Les repas de midi améliorent la santé de la prochaine génération, selon une étude


Retard de croissance plus faible chez les enfants dont la mère a eu accès à des repas scolaires gratuits, montre des données de 1993 à 2016

Les filles qui avaient accès aux repas gratuits fournis dans les écoles publiques avaient des enfants avec un rapport taille/âge plus élevé que celles qui n’en avaient pas, selon une nouvelle étude sur les avantages intergénérationnels du programme indien de repas de midi publié dans Communication Nature cette semaine.

En utilisant des données représentatives au niveau national sur des cohortes de mères et de leurs enfants couvrant 23 ans, le document a montré qu’en 2016, la prévalence du retard de croissance était significativement plus faible dans les zones où le programme intermédiaire a été mis en œuvre en 2005.

Étude pionnière

Plus d’un enfant indien sur trois souffre d’un retard de croissance, ou est trop petit pour son âge, ce qui reflète une dénutrition chronique. La lutte contre le retard de croissance s’est souvent concentrée sur l’amélioration de la nutrition des jeunes enfants, mais les nutritionnistes soutiennent depuis longtemps que la santé et le bien-être maternels sont la clé pour réduire le retard de croissance chez leur progéniture. Notant que « des interventions visant à améliorer la taille et l’éducation maternelles doivent être mises en œuvre des années avant que ces filles et jeunes femmes ne deviennent mères », l’étude a tenté une analyse intergénérationnelle unique en son genre des impacts d’un programme d’alimentation de masse.

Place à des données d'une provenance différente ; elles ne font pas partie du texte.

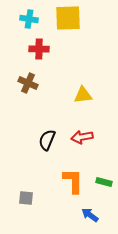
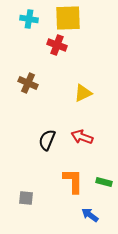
red cross: moved 18 px right, 4 px up; rotated 18 degrees clockwise
yellow triangle: moved 2 px up; rotated 18 degrees counterclockwise
red arrow: rotated 30 degrees clockwise
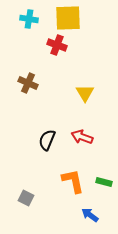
yellow triangle: moved 2 px right; rotated 36 degrees counterclockwise
orange L-shape: rotated 12 degrees counterclockwise
gray square: rotated 21 degrees clockwise
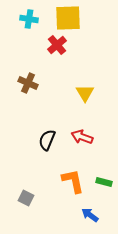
red cross: rotated 30 degrees clockwise
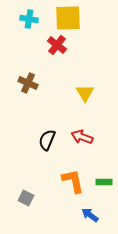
red cross: rotated 12 degrees counterclockwise
green rectangle: rotated 14 degrees counterclockwise
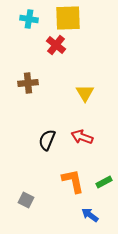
red cross: moved 1 px left
brown cross: rotated 30 degrees counterclockwise
green rectangle: rotated 28 degrees counterclockwise
gray square: moved 2 px down
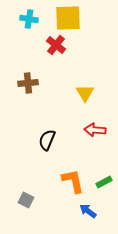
red arrow: moved 13 px right, 7 px up; rotated 15 degrees counterclockwise
blue arrow: moved 2 px left, 4 px up
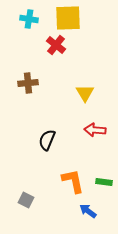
green rectangle: rotated 35 degrees clockwise
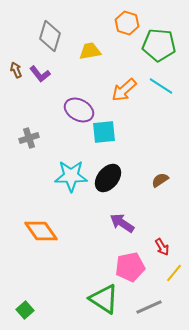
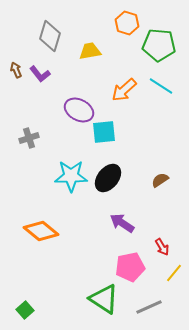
orange diamond: rotated 16 degrees counterclockwise
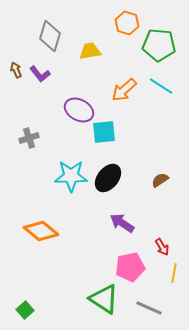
yellow line: rotated 30 degrees counterclockwise
gray line: moved 1 px down; rotated 48 degrees clockwise
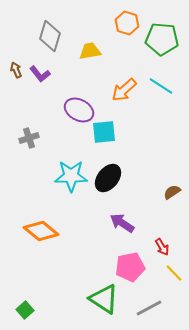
green pentagon: moved 3 px right, 6 px up
brown semicircle: moved 12 px right, 12 px down
yellow line: rotated 54 degrees counterclockwise
gray line: rotated 52 degrees counterclockwise
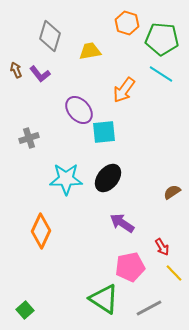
cyan line: moved 12 px up
orange arrow: rotated 12 degrees counterclockwise
purple ellipse: rotated 20 degrees clockwise
cyan star: moved 5 px left, 3 px down
orange diamond: rotated 76 degrees clockwise
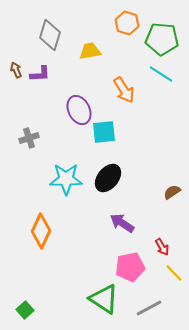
gray diamond: moved 1 px up
purple L-shape: rotated 55 degrees counterclockwise
orange arrow: rotated 68 degrees counterclockwise
purple ellipse: rotated 16 degrees clockwise
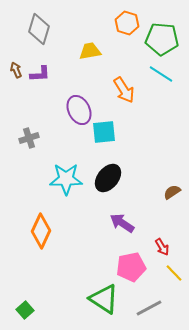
gray diamond: moved 11 px left, 6 px up
pink pentagon: moved 1 px right
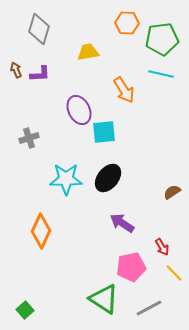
orange hexagon: rotated 15 degrees counterclockwise
green pentagon: rotated 12 degrees counterclockwise
yellow trapezoid: moved 2 px left, 1 px down
cyan line: rotated 20 degrees counterclockwise
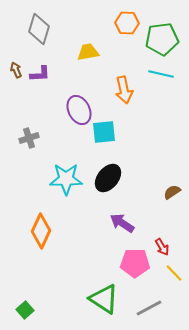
orange arrow: rotated 20 degrees clockwise
pink pentagon: moved 4 px right, 4 px up; rotated 12 degrees clockwise
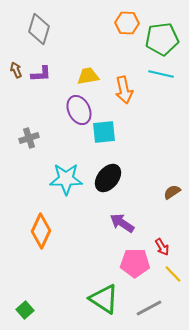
yellow trapezoid: moved 24 px down
purple L-shape: moved 1 px right
yellow line: moved 1 px left, 1 px down
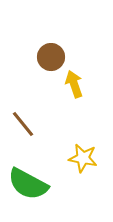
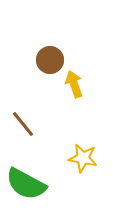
brown circle: moved 1 px left, 3 px down
green semicircle: moved 2 px left
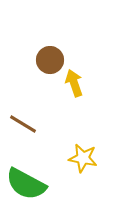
yellow arrow: moved 1 px up
brown line: rotated 20 degrees counterclockwise
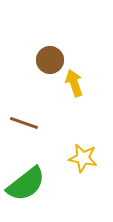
brown line: moved 1 px right, 1 px up; rotated 12 degrees counterclockwise
green semicircle: rotated 66 degrees counterclockwise
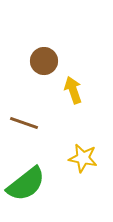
brown circle: moved 6 px left, 1 px down
yellow arrow: moved 1 px left, 7 px down
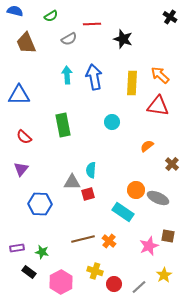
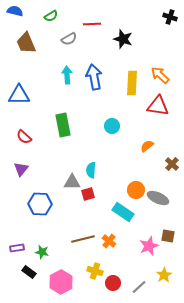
black cross: rotated 16 degrees counterclockwise
cyan circle: moved 4 px down
red circle: moved 1 px left, 1 px up
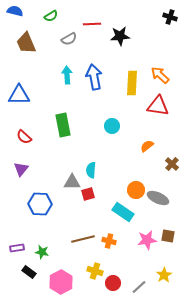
black star: moved 3 px left, 3 px up; rotated 24 degrees counterclockwise
orange cross: rotated 24 degrees counterclockwise
pink star: moved 2 px left, 6 px up; rotated 12 degrees clockwise
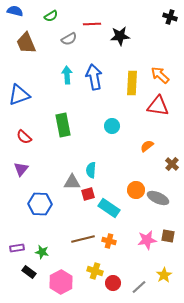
blue triangle: rotated 20 degrees counterclockwise
cyan rectangle: moved 14 px left, 4 px up
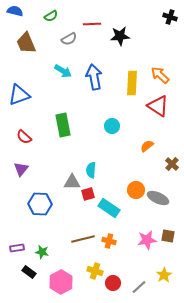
cyan arrow: moved 4 px left, 4 px up; rotated 126 degrees clockwise
red triangle: rotated 25 degrees clockwise
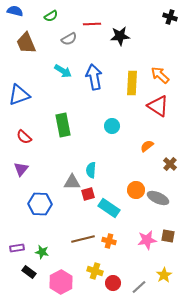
brown cross: moved 2 px left
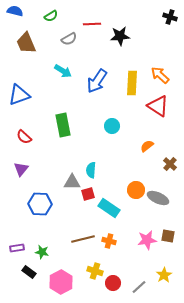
blue arrow: moved 3 px right, 4 px down; rotated 135 degrees counterclockwise
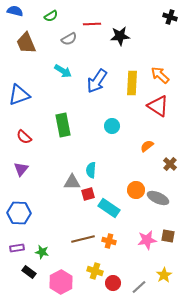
blue hexagon: moved 21 px left, 9 px down
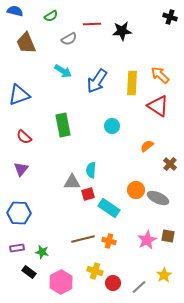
black star: moved 2 px right, 5 px up
pink star: rotated 18 degrees counterclockwise
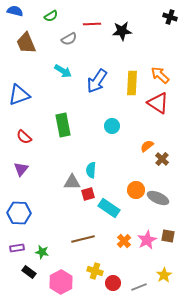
red triangle: moved 3 px up
brown cross: moved 8 px left, 5 px up
orange cross: moved 15 px right; rotated 32 degrees clockwise
gray line: rotated 21 degrees clockwise
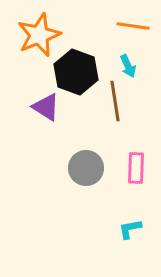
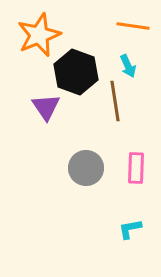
purple triangle: rotated 24 degrees clockwise
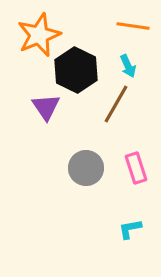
black hexagon: moved 2 px up; rotated 6 degrees clockwise
brown line: moved 1 px right, 3 px down; rotated 39 degrees clockwise
pink rectangle: rotated 20 degrees counterclockwise
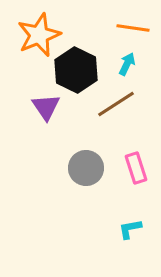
orange line: moved 2 px down
cyan arrow: moved 1 px left, 2 px up; rotated 130 degrees counterclockwise
brown line: rotated 27 degrees clockwise
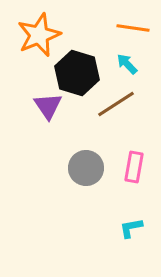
cyan arrow: rotated 70 degrees counterclockwise
black hexagon: moved 1 px right, 3 px down; rotated 9 degrees counterclockwise
purple triangle: moved 2 px right, 1 px up
pink rectangle: moved 2 px left, 1 px up; rotated 28 degrees clockwise
cyan L-shape: moved 1 px right, 1 px up
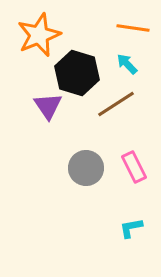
pink rectangle: rotated 36 degrees counterclockwise
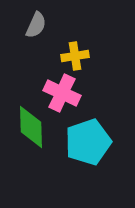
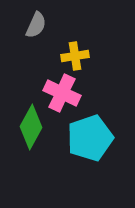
green diamond: rotated 30 degrees clockwise
cyan pentagon: moved 2 px right, 4 px up
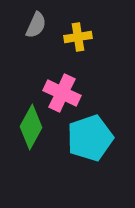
yellow cross: moved 3 px right, 19 px up
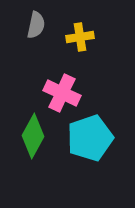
gray semicircle: rotated 12 degrees counterclockwise
yellow cross: moved 2 px right
green diamond: moved 2 px right, 9 px down
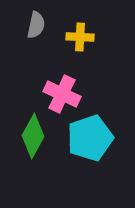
yellow cross: rotated 12 degrees clockwise
pink cross: moved 1 px down
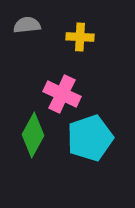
gray semicircle: moved 9 px left; rotated 108 degrees counterclockwise
green diamond: moved 1 px up
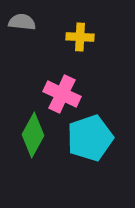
gray semicircle: moved 5 px left, 3 px up; rotated 12 degrees clockwise
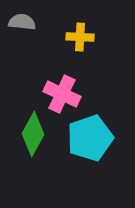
green diamond: moved 1 px up
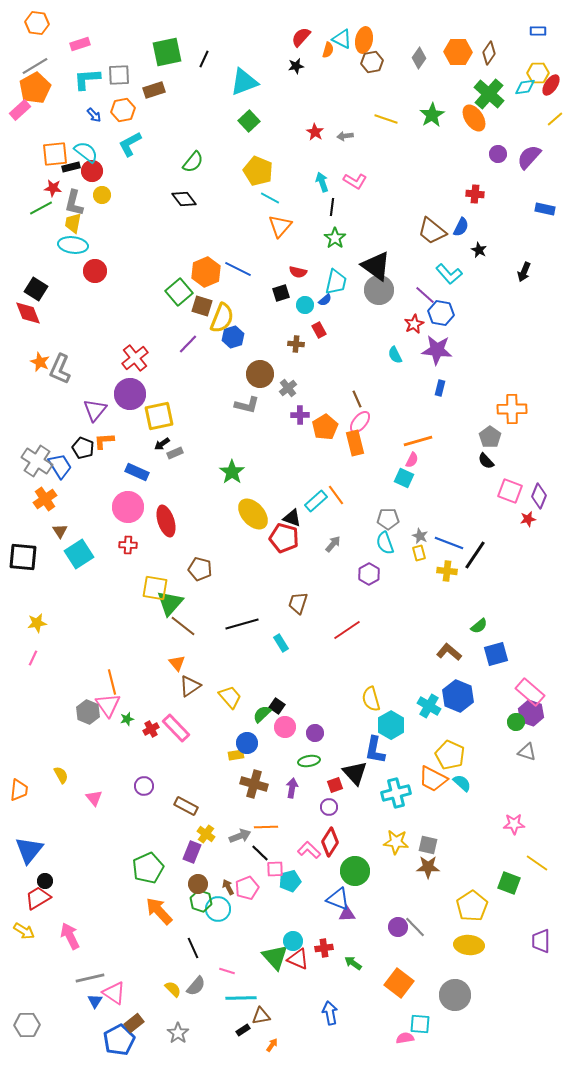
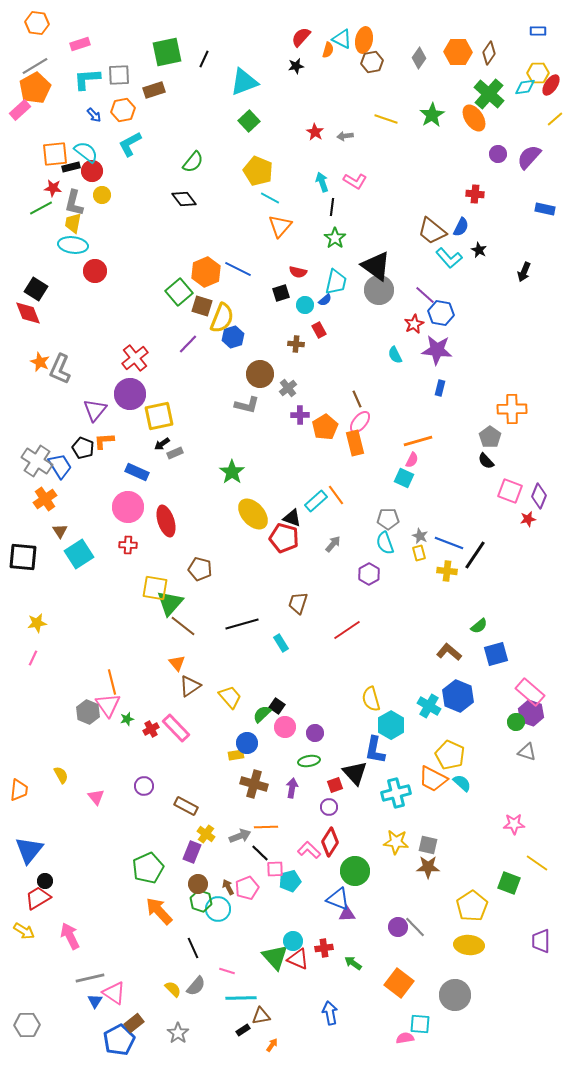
cyan L-shape at (449, 274): moved 16 px up
pink triangle at (94, 798): moved 2 px right, 1 px up
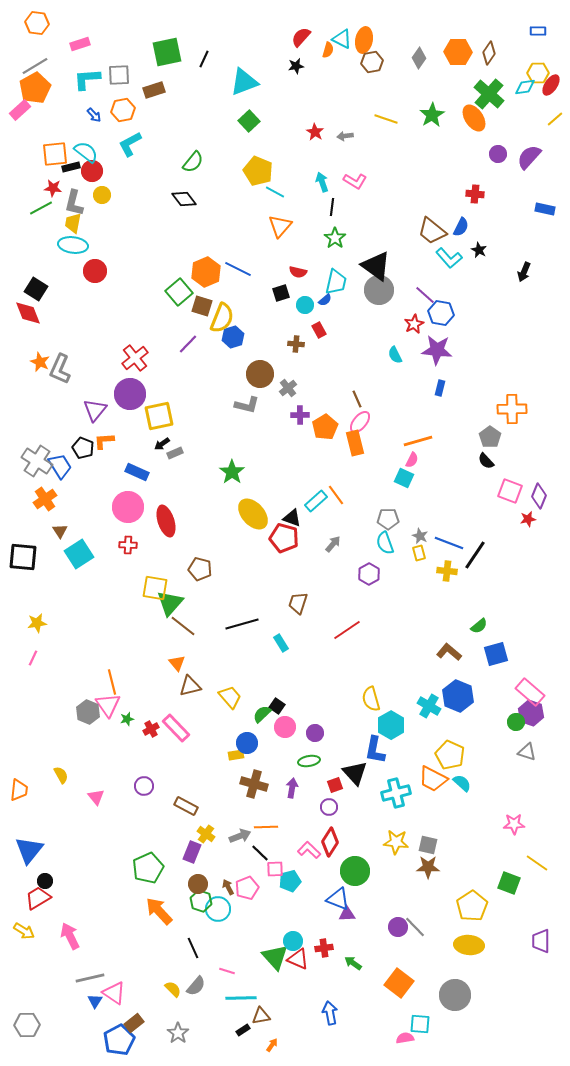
cyan line at (270, 198): moved 5 px right, 6 px up
brown triangle at (190, 686): rotated 20 degrees clockwise
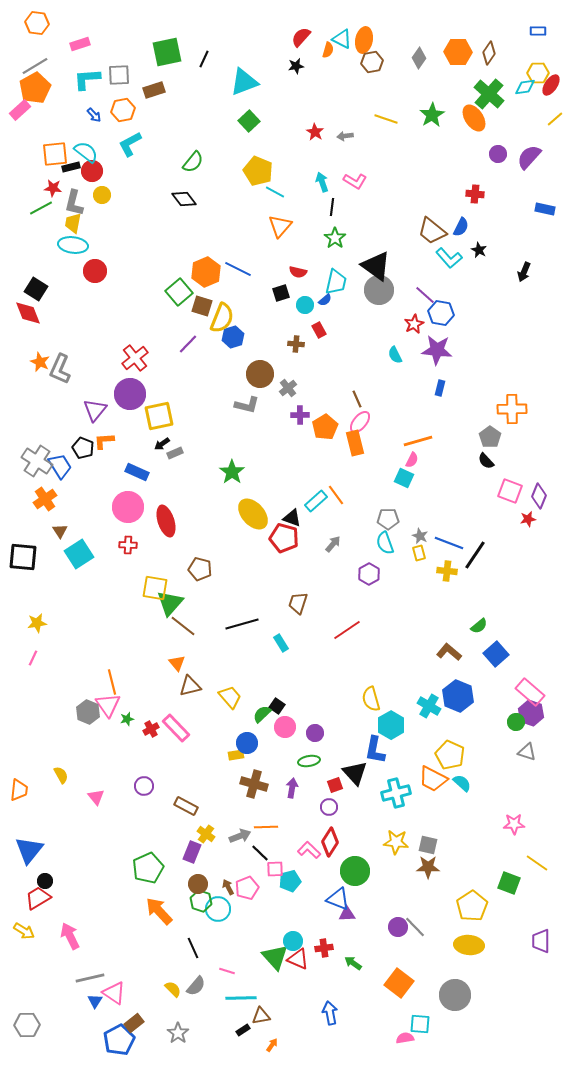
blue square at (496, 654): rotated 25 degrees counterclockwise
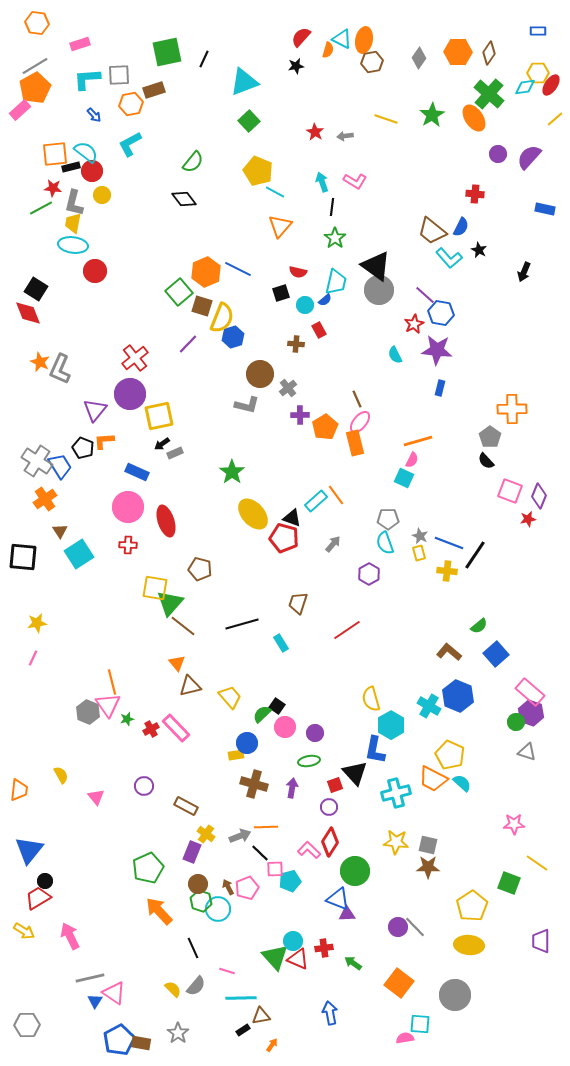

Le document a été rédigé par un chercheur de l’Université de Washington et des économistes et des experts en nutrition de l’Institut international de recherche sur les politiques alimentaires. Il a révélé que le programme de repas de midi était associé à 13 à 32 % de l’amélioration des scores z taille-pour-âge (HAZ) en Inde entre 2006 et 2016.

Les liens entre les repas de midi et la diminution du retard de croissance dans la génération suivante étaient plus forts dans les couches socio-économiques inférieures et fonctionnaient probablement à travers l’éducation, la fécondité et l’utilisation des services de santé des femmes, selon le journal.

Mandat du tribunal

Le programme de repas de midi a été lancé en 1995 pour fournir aux enfants des écoles publiques un repas cuisiné gratuit avec un contenu énergétique minimum de 450 kcal, mais seulement 6 % des filles âgées de 6 à 10 ans avaient bénéficié du programme en 1999. 2011, avec une augmentation du budget et une mise en œuvre par l’État à la suite d’une ordonnance de la Cour suprême, la couverture est passée à 46%.

L’étude a suivi des cohortes de mères représentatives au niveau national par année de naissance et statut socio-économique pour montrer comment l’exposition au programme a réduit le retard de croissance chez leurs enfants.

La chercheuse de l’IFPRI Purnima Menon, l’un des auteurs de l’étude, a déclaré que la clé à retenir est “d’élargir et d’améliorer les repas scolaires maintenant pour des bénéfices intergénérationnels pas trop loin dans le temps”. En tweetant à propos de l’étude, elle a déclaré: “Les filles en Inde terminent l’école, se marient et ont des enfants en quelques années seulement – les interventions en milieu scolaire peuvent donc vraiment aider.”

Revers pandémique

Ces résultats arrivent à un moment où le programme de repas de midi a été effectivement suspendu depuis un an et demi, les écoles étant fermées depuis mars 2020. Bien que des céréales sèches ou des transferts en espèces aient été fournis aux familles à la place, les défenseurs de l’alimentation et de l’éducation ont averti que cela n’aurait pas le même impact que les repas chauds cuisinés dans les locaux de l’école, en particulier pour les filles qui sont confrontées à plus de discrimination à la maison et sont plus susceptibles d’abandonner l’école en raison des fermetures.

Les résultats de l’étude exacerbent les inquiétudes selon lesquelles les interruptions de la scolarité et du programme de repas de midi pourraient avoir des impacts encore plus longs, nuisant également à la santé nutritionnelle de la prochaine génération.